▶ [TASK SET]
1. Transcribe the portion of the Schwinn forum thread starting with "The good part" and going on through "selves 'Hooked up!".
2. Using the Schwinn forum thread, decide whether each statement agrees with it. Answer yes or no for each, and quote the words that settle it.
(a) The original poster had been looking for this bike for about three to four years.
(b) The bike in the listing is priced at $150.
(c) One reply converts 11.8 kg to 26 lbs.
3. Summarize the Schwinn forum thread in two sentences.
(DOCUMENT PASSAGE Opens)
The good part for some lucky chump: I've been on the look-out for about 3-4 years to swipe this in really nice condition; the black/w red and gold highlights, 1982 Schwinn Voyager.  off of one of my fav hunting grounds; Craig's list. And here it is, a little late for me and not likely gonna be availed much longer if not gone yet.  A bit special for ya'lll visiting this thread, I figure. . ''

Consider you's selves 'Hooked up!

$110 bucks!   Go get em boys  (Schwinn  road bike lobbers) some really good Schwinn lightweight bragging rights at this price, to be sure, and may the best lucky chump-A, (Cheap price stalking  SOB like me ) win!   >>>>>  (Please don't off topic reply me in this thread, unless ya got it and giving weight descriptions (on topic) tks, [wink]

https://lakeland.craigslist.org/bik/d/auburndale-vintage-chicago-schwinn/7003138526.html


----------



## Miq

@Jeff54 I have no idea what you're talking about, but I like the Voyageur 11.8 pics you posted!  Like!

11.8 kg = 26 lbs


----------



## morton

I don't know if a factory stock 3 speed Speedster is considered a lightweight, but I think that my modified one would qualify based on the "tonage" of the bikes Schwinn sometimes referred to as lightweights.
(DOCUMENT PASSAGE Closes)
(PROVIDED DATA Opens)
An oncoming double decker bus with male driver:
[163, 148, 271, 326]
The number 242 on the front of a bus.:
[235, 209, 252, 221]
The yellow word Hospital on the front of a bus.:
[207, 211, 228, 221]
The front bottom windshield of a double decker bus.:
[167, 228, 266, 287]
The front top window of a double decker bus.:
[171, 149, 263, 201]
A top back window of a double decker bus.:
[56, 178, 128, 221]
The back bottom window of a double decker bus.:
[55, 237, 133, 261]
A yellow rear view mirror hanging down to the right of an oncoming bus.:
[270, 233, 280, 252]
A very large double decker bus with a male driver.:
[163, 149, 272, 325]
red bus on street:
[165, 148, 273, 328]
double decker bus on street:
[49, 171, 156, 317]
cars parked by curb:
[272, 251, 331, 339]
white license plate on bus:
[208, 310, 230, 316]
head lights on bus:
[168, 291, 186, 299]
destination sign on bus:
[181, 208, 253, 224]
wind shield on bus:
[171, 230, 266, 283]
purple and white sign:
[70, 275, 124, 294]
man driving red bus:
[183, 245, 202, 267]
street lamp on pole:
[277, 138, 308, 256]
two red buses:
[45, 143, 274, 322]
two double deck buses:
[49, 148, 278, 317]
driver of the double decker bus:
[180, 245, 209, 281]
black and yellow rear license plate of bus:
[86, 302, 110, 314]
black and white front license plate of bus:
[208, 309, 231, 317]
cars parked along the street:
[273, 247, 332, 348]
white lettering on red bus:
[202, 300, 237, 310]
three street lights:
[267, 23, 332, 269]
(PROVIDED DATA Closes)
▶ [RESPONSES FOR EACH TASK]
1.
The good part for some lucky chump: I've been on the look-out for about 3-4 years to swipe this in really nice condition; the black/w red and gold highlights, 1982 Schwinn Voyager.  off of one of my fav hunting grounds; Craig's list. And here it is, a little late for me and not likely gonna be availed much longer if not gone yet.  A bit special for ya'lll visiting this thread, I figure. . ''

Consider you's selves 'Hooked up!

2.
(a) Yes: "I've been on the look-out for about 3-4 years"
(b) No: "$110 bucks!"
(c) Yes: "11.8 kg = 26 lbs"

3. The opening post shares a Craigslist listing for a black 1982 Schwinn Voyager with red and gold highlights, priced at $110, which the poster had sought in nice condition for about three to four years. In the replies, one participant converts 11.8 kg to 26 lbs, and another suggests that a modified three-speed Speedster might qualify as a lightweight.